Russian National Corpus
The Russian National Corpus is a corpus of the Russian language that has been partially accessible through a query interface online since April 29, 2004. It is being created by the Institute of Russian language, Russian Academy of Sciences.
It currently contains more than 1 billion word forms that are automatically lemmatized and POS-/grammeme-tagged, i.e. all the possible morphological analyses for each orthographic form are ascribed to it. Lemmata, POS, grammatical items, and their combinations are searchable. Additionally, 6 million word forms are in the subcorpus with manually resolved homonymy.
The subcorpus with resolved morphological homonymy is also automatically accentuated.
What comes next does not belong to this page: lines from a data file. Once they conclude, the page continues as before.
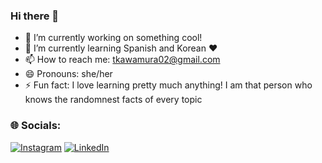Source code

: ### Hi there 👋

- 🔭 I’m currently working on something cool!
- 🌱 I’m currently learning Spanish and Korean ❤
- 📫 How to reach me: tkawamura02@gmail.com
- 😄 Pronouns: she/her
- ⚡ Fun fact: I love learning pretty much anything! I am that person who knows the randomnest facts of every topic

<!-- [![Tiffany's GitHub stats](https://github-readme-stats.vercel.app/api?username=Tkawamura02)](https://github.com/Tkawamura02/github-readme-stats) -->

### 🌐 Socials:
[![Instagram](https://img.shields.io/badge/Instagram-%23E4405F.svg?logo=Instagram&logoColor=white)](https://instagram.com/tiffany.kawamura) [![LinkedIn](https://img.shields.io/badge/LinkedIn-%230077B5.svg?logo=linkedin&logoColor=white)](https://linkedin.com/in/tiffanykawamura) 
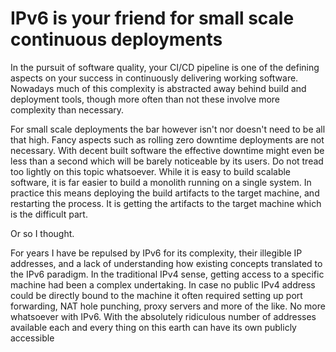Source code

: IPv6 is your friend for small scale continuous deployments
========================================

In the pursuit of software quality, your CI/CD pipeline is one of the defining aspects on your success in continuously delivering working software. Nowadays much of this complexity is abstracted away behind build and deployment tools, though more often than not these involve more complexity than necessary.

For small scale deployments the bar however isn't nor doesn't need to be all that high. Fancy aspects such as rolling zero downtime deployments are not necessary. With decent built software the effective downtime might even be less than a second which will be barely noticeable by its users. Do not tread too lightly on this topic whatsoever. While it is easy to build scalable software, it is far easier to build a monolith running on a single system. In practice this means deploying the build artifacts to the target machine, and restarting the process. It is getting the artifacts to the target machine which is the difficult part.

Or so I thought.

For years I have be repulsed by IPv6 for its complexity, their illegible IP addresses, and a lack of understanding how existing concepts translated to the IPv6 paradigm. In the traditional IPv4 sense, getting access to a specific machine had been a complex undertaking. In case no public IPv4 address could be directly bound to the machine it often required setting up port forwarding, NAT hole punching, proxy servers and more of the like. No more whatsoever with IPv6. With the absolutely ridiculous number of addresses available each and every thing on this earth can have its own publicly accessible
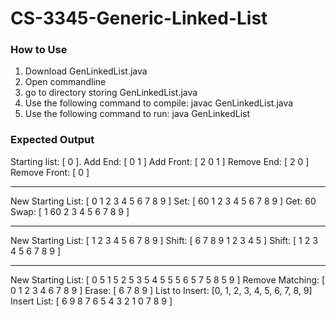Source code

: # CS-3345-Generic-Linked-List

### How to Use

1. Download GenLinkedList.java
2. Open commandline
3. go to directory storing GenLinkedList.java
4. Use the following command to compile: javac GenLinkedList.java
5. Use the following command to run: java GenLinkedList

### Expected Output
Starting list: [ 0 ].
Add End: [ 0 1 ]
Add Front: [ 2 0 1 ]
Remove End: [ 2 0 ]
Remove Front: [ 0 ]
___________________________________

New Starting List: [ 0 1 2 3 4 5 6 7 8 9 ]
Set: [ 60 1 2 3 4 5 6 7 8 9 ]
Get: 60
Swap: [ 1 60 2 3 4 5 6 7 8 9 ]
___________________________________

New Starting List: [ 1 2 3 4 5 6 7 8 9 ]
Shift: [ 6 7 8 9 1 2 3 4 5 ]
Shift: [ 1 2 3 4 5 6 7 8 9 ]
___________________________________

New Starting List: [ 0 5 1 5 2 5 3 5 4 5 5 5 6 5 7 5 8 5 9 ]
Remove Matching: [ 0 1 2 3 4 6 7 8 9 ]
Erase: [ 6 7 8 9 ]
List to Insert: [0, 1, 2, 3, 4, 5, 6, 7, 8, 9]
Insert List: [ 6 9 8 7 6 5 4 3 2 1 0 7 8 9 ]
The whole corpus has a searchable tagging concerning lexical semantics, including morphosemantic POS subclasses, LS characteristics proper, derivation.
The RNC includes also the following subcorpora:
- a treebank of syntactical dependencies
- English⇔Russian, German⇒Russian, Ukrainian⇔Russian and Belorussian⇔Russian parallel corpora;
- a large separate corpus of modern newspapers ;
- a corpus of Russian poetry, where the rhyming words and poetic prosody is additionally tagged;
- a corpus of Russian dialects with specific dialect grammar tagging;
- a multimedia corpus with searchable tagged fragments of Russian-language movies;
- a corpus showing the history of Russian stress
- an educational subcorpus reflecting school standards.